Résumé#
Le projet de loi 37 autoriserait le gouvernement du Nouveau-Brunswick à dépenser jusqu'à 121,5 millions de dollars du Fonds consolidé de la province (son principal compte bancaire gouvernemental). L'argent couvrirait les dépenses de services publics du 1er avril 2024 au 31 mars 2025 qui n'étaient pas couvertes par des crédits antérieurs.
Le projet de loi est une autorisation de dépenses supplémentaires. Il ne décrit pas de nouveaux programmes ou de modifications aux règles d'admissibilité.
- 120,8 millions de dollars iraient au compte de fonctionnement ordinaire.
- 695 321 dollars iraient au compte de capital pour le ministère de l'Éducation et du Développement de la petite enfance.
- Les plus grandes allocations sont 61,1 millions de dollars pour le gouvernement général et 57,6 millions de dollars pour le ministère de la Santé.
- D'autres allocations sont 2,1 millions de dollars pour la Société de développement régional et 30 901 dollars pour le Tourisme, le Patrimoine et la Culture.
- Les dépenses doivent suivre les votes détaillés dans les prévisions supplémentaires du gouvernement pour 2024–2025.
Ce que cela signifie pour vous#
- Résidents du Nouveau-Brunswick : Le projet de loi permet au gouvernement de payer des coûts supplémentaires pour des services publics déjà fournis ou prévus durant l'exercice fiscal 2024–2025. Le projet de loi lui-même n'identifie pas de services ou de projets spécifiques.
- Utilisateurs de soins de santé : Jusqu'à 57,6 millions de dollars seraient disponibles pour le ministère de la Santé.

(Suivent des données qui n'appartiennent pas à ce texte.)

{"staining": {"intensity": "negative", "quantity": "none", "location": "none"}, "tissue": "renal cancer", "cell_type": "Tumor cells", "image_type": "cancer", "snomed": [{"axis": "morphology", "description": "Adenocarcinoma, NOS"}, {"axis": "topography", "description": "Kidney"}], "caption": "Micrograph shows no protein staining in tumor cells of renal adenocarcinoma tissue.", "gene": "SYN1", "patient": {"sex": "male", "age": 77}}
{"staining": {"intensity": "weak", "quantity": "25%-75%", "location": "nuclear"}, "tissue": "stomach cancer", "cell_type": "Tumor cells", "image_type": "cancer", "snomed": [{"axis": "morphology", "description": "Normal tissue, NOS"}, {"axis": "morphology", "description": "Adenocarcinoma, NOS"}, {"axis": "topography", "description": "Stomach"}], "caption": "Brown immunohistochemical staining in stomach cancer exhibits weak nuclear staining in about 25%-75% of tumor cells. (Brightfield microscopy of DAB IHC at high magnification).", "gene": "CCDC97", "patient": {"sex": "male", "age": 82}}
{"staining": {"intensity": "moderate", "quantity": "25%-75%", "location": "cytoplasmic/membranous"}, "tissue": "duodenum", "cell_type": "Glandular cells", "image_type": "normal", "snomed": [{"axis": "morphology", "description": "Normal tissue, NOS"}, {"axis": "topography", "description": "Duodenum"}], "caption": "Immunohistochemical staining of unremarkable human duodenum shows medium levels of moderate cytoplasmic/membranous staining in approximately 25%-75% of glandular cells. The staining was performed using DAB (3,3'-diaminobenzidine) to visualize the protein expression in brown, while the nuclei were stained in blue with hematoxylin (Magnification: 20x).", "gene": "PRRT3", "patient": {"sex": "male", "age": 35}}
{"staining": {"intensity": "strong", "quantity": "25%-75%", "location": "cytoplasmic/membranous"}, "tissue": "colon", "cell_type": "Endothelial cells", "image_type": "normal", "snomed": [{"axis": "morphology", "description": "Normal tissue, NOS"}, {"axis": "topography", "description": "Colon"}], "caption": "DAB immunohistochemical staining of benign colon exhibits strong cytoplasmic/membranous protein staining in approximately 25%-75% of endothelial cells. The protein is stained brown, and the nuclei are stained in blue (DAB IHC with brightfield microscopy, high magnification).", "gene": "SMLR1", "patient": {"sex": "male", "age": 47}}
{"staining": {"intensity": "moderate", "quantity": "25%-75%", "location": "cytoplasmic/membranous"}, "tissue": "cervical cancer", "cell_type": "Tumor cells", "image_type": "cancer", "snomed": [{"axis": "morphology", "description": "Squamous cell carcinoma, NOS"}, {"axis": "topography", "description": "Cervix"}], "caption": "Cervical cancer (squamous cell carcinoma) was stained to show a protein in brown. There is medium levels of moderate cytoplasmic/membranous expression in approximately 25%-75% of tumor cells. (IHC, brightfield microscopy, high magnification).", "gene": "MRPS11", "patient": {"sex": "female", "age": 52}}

Le matériel source n'explique pas comment cet argent serait utilisé.
- Étudiants et familles : Jusqu'à 695 321 dollars seraient disponibles pour des dépenses en capital dans le ministère de l'Éducation et du Développement de la petite enfance. Les projets spécifiques ne sont pas listés dans le projet de loi.
- Entreprises et organisations recevant un soutien gouvernemental : La Société de développement régional recevrait jusqu'à 2,1 millions de dollars, mais le projet de loi n'identifie pas les bénéficiaires ou les activités.
- Contribuables : Le projet de loi autorise des dépenses à partir du fonds général de la province. Il ne précise pas si l'argent nécessiterait de nouveaux impôts, des emprunts ou des réductions ailleurs.
Dépenses#
Autorisation de dépenses supplémentaires estimée : jusqu'à 121 503 446,55 dollars pour l'exercice fiscal 2024–2025.
- Gouvernement général : 61 097 114,24 dollars
- Ministère de la Santé : 57 618 528,13 dollars
- Société de développement régional : 2 061 582,07 dollars
- Tourisme, Patrimoine et Culture : 30 900,79 dollars
- Compte de capital du ministère de l'Éducation et du Développement de la petite enfance : 695 321,32 dollars
- Le projet de loi ne fournit pas de répartition des activités, programmes ou contrats derrière ces montants.
- Aucune information n'est fournie sur les économies, les nouveaux frais, les coûts d'emprunt ou l'effet sur le déficit ou la dette de la province.
Point de vue des partisans#
- Le projet de loi semble destiné à donner au gouvernement l'autorité légale de payer des dépenses de services publics qui n'étaient pas couvertes par des approbations de dépenses antérieures.
- Un avantage possible est qu'il permettrait au gouvernement de régler ou de continuer à financer des dépenses déjà engagées durant l'exercice fiscal 2024–2025.
- Les plus grandes allocations sont dirigées vers le gouvernement général et la santé, ce qui pourrait aider ces départements à répondre aux obligations financières enregistrées ou attendues.
- Exiger que les dépenses suivent les prévisions supplémentaires pourrait fournir une limite et un but définis pour les fonds autorisés.
Point de vue des opposants#
- Une préoccupation est que le projet de loi autorise un montant important de dépenses sans énumérer les programmes ou dépenses spécifiques dans le projet de loi lui-même.
- Le projet de loi n'explique pas clairement pourquoi l'argent supplémentaire est nécessaire ou comment les montants ont été calculés.
- Il n'est pas clair si les dépenses sont ponctuelles ou pourraient entraîner des coûts continus dans les années suivantes.
- Le matériel source ne fournit pas d'analyse fiscale montrant l'effet sur le déficit, la dette ou d'autres priorités gouvernementales.
- Le projet de loi a été introduit après la fin de l'exercice fiscal qu'il couvre. Le matériel source n'explique pas le calendrier ou si tout l'argent avait déjà été dépensé.